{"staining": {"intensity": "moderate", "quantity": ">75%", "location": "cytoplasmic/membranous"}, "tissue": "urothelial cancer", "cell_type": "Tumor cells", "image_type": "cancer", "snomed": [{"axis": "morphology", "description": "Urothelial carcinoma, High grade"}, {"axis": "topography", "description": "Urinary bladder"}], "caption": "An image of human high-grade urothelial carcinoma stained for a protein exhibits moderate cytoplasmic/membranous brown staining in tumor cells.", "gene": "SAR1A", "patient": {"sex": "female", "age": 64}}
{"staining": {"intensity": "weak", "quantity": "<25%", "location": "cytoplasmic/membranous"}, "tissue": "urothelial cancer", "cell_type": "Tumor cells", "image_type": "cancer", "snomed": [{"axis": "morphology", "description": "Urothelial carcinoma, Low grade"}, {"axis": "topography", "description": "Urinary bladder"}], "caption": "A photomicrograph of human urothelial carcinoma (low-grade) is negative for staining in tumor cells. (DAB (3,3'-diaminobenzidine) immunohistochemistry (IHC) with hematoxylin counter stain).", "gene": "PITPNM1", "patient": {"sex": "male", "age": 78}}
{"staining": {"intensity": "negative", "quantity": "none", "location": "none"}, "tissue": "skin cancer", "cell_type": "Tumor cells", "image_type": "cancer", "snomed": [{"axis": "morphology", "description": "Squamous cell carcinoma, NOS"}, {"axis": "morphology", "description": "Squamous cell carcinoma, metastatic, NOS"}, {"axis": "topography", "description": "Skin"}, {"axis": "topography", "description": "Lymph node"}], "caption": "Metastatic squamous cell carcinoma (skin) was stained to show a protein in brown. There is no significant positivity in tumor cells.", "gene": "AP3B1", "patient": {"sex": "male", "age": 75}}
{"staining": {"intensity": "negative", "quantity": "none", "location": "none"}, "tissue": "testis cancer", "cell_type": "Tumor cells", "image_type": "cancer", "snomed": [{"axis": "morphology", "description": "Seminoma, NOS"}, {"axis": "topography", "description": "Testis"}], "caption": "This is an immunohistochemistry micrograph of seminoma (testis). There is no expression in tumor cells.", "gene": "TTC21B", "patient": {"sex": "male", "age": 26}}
—————
* _Task objective_
Only a number is wanted here: how many lines of the material hold the word "protein".

* _Task output_
2